Was sind die versteckten Kosten eines individuellen Aufbaus?

Der laufende Zuordnungsaufwand bei Property-Änderungen, die Verfeinerung der Unterzeichnererfahrung, Audit-Trails, Sicherheitsprüfungen, Betriebszuverlässigkeit sowie die Opportunitätskosten von Entwicklern, die nicht an Ihrem Kernprodukt arbeiten. Die meisten Kalkulationen unterschätzen diesen langfristigen Aufwand.

Wie unterscheidet sich eine vom Anbieter gewartete Integration von der eigenen Pflege?

Ein Anbieter, dessen Geschäft auf HubSpots Marketplace basiert, investiert in die Kompatibilität, während sich die Plattform weiterentwickelt.

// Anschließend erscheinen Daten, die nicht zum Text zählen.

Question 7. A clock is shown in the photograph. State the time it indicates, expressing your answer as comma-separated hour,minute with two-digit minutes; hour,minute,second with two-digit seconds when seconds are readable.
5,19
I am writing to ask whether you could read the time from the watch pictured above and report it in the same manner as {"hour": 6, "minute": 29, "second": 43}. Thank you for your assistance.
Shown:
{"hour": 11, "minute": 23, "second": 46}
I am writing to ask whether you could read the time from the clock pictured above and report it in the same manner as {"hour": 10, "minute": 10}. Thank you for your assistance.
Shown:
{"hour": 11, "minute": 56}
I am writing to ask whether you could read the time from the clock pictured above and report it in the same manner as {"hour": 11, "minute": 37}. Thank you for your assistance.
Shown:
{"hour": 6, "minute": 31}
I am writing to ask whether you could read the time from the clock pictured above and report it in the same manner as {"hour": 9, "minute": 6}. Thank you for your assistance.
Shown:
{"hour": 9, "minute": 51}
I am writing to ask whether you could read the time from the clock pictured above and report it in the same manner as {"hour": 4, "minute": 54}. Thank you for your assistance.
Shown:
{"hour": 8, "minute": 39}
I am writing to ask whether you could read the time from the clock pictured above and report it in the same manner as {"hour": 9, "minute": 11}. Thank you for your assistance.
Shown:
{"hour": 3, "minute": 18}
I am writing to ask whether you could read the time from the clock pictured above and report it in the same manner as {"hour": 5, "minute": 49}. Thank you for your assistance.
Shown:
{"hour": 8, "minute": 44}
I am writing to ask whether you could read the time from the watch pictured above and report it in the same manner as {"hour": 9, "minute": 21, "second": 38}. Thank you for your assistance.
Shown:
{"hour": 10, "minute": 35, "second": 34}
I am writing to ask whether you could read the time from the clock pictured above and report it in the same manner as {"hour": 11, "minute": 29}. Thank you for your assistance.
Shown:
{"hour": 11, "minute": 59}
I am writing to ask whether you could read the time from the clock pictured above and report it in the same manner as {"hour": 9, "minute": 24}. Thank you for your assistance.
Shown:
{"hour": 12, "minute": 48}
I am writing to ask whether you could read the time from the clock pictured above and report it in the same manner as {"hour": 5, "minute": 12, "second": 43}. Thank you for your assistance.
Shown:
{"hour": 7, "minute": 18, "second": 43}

Interne Teams können dasselbe tun, aber nur, wenn die Führungsebene diese Roadmap Quartal für Quartal schützt, anstatt sie als einmaliges Projekt zu behandeln.

Was ist der einfachste Kaufansatz, der trotzdem funktioniert?

Wählen Sie ein Produkt mit tiefer HubSpot-Synchronisierung, klarer Template-Verantwortung, Freigaben, die Ihrem Risikoniveau entsprechen, und Berichten innerhalb des CRM. Kaufen Sie das kleinste Setup, das Ihr schwierigstes Dokument abdeckt, und erweitern Sie es, sobald die Nutzung sich etabliert hat.

Wie entscheide ich zwischen der Erweiterung nativer HubSpot-Funktionen und der Ergänzung durch eine App?

Nutzen Sie native Funktionen, wenn Ihre Anforderungen einfach und Ihr Volumen gering sind. Fügen Sie eine App hinzu, wenn Positionen, Freigaben, Signaturverfolgung und Dokumentenaufzeichnungen wie echte HubSpot-Objekte funktionieren müssen und nicht nur als Anhänge.